What Does the Lord Require?

Micah 6:6-8 “With what shall I come before the Lord and bow down before the exalted God? Shall I come before him with burnt offerings, with calves a year old? Will the Lord be pleased with thousands of rams, with ten thousand rivers of oil? Shall I offer my firstborn for my transgression, the fruit of my body for the sin of my soul? He has showed you, O man, what is good. And what does the Lord require of you? To act justly and to love mercy and to walk humbly with your God.”

When people are sorry for their sins and trust him for forgiveness, they are ready to do whatever God asks. No request would be too big.

The suggested offerings here build to a crescendo in ever-increasing value. The whole burnt offering is the one type of offering in Israel which was given up entirely to God. The priest and the bringer of the sacrifice received no part of it as they did with the other sacrifices. Calves were livestock enjoyed by the wealthy of Micah’s time. It was the most expensive animal you could offer. Thousands of rams and ten thousand rivers of oil would stagger the wealth of the richest kings.

Then the penitent person even suggests his own child, and his firstborn at that. Obviously, you can’t put a price on anyone’s life. But what could be more dear than the life of your own child? Even so, when a person has come to realize the horrible fate from which God has saved him, the precious price God paid to do so, and the immeasurable love that moved him to do so, there is nothing he would not do if the Lord asked him. Abraham was ready to make the last sacrifice Micah lists.

But those who understand God’s grace ought to know better than to think they might pay for their own sins. Only one life could be offered for our transgressions. Only one life could pay for the sin of our souls. That sacrifice is one only the Lord himself could provide. His Son, not ours made the payment. What God desires is a response of gratitude, not another sacrifice for sin.

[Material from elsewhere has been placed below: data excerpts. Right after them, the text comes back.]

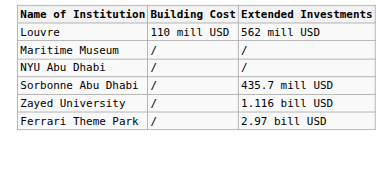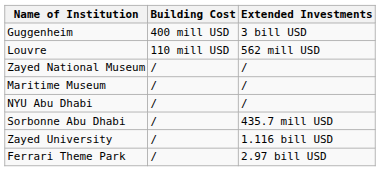+ row: Guggenheim | 400 mill USD | 3 bill USD
+ row: Zayed National Museum | / | /
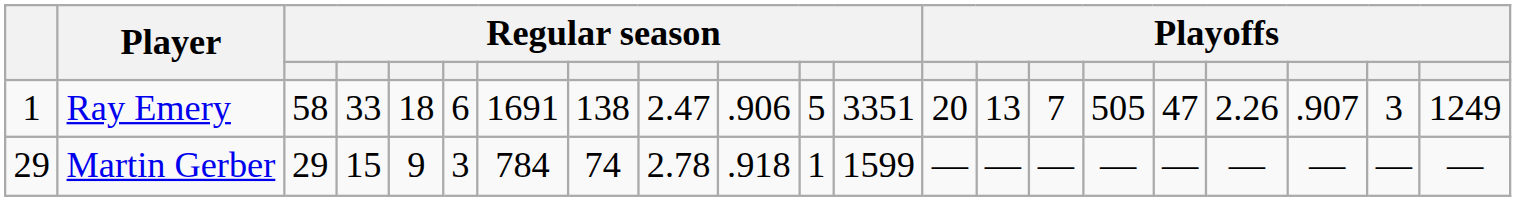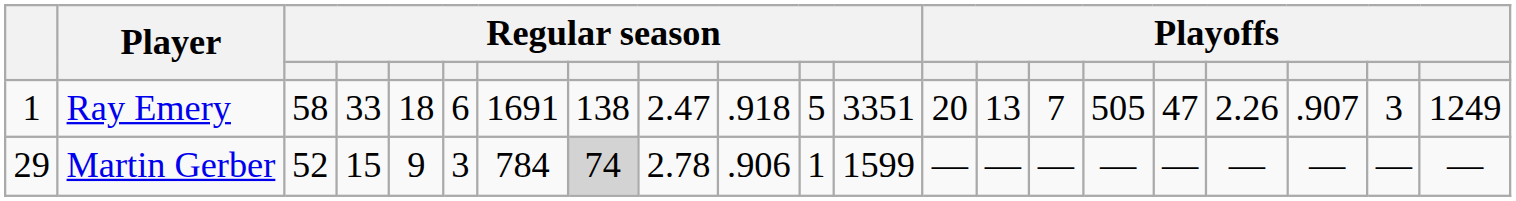Ray Emery | column 10: .906 -> .918
Martin Gerber | column 3: 29 -> 52
Martin Gerber | column 8: no background -> lightgrey background
Martin Gerber | column 10: .918 -> .906
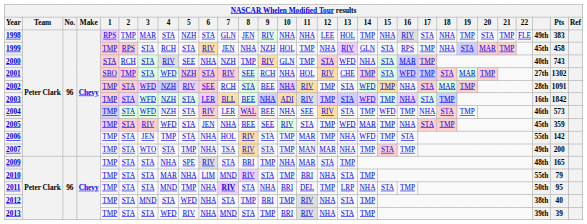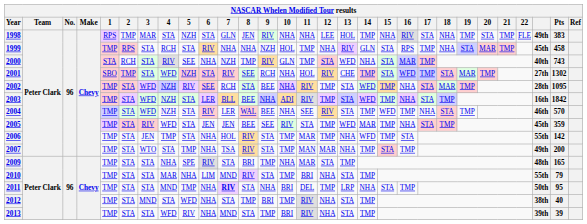1999 | 7: JEN -> NHA
2002 | Pts: 1091 -> 1095
2004 | Pts: 573 -> 570
2005 | 7: NHA -> JEN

 “He has showed you, O man, what is good. And what does the Lord require of you? To act justly and to love mercy and to walk humbly with your God.”

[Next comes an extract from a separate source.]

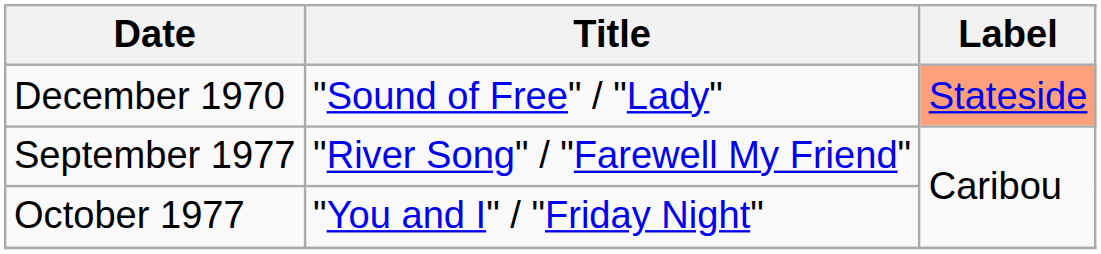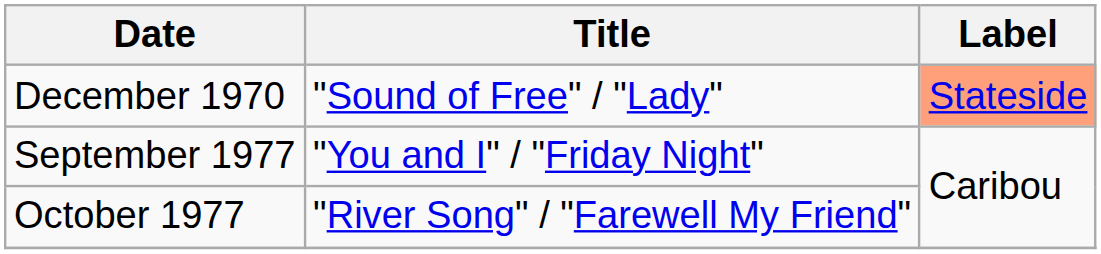September 1977 | Title: "River Song" / "Farewell My Friend" -> "You and I" / "Friday Night"
October 1977 | Title: "You and I" / "Friday Night" -> "River Song" / "Farewell My Friend"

Far more dear to God than our things, our wealth, or our treasures are ourselves. He wants our hearts and lives. In leading us to repentance and faith, he has already taken them. He then leads us to act justly and to love mercy. In other words, he moves us to love our neighbor. He fills us with the desire to do what is right and show kindness to others wherever we find the opportunity. The life he desires is not a complicated thing.

At the same time, he leads us to walk humbly with him. We learn to follow where he leads rather than try to drag him where we want to go. He teaches us that we need him as our leader, and to love him for that leadership. Like the life he requires, the kind of heart he desires is easy to understand.

Our Christian life is a response, not the cause of God’s grace. As believers in the sacrifice he made for us, let’s embrace the just, merciful, and humble life to which we have been called.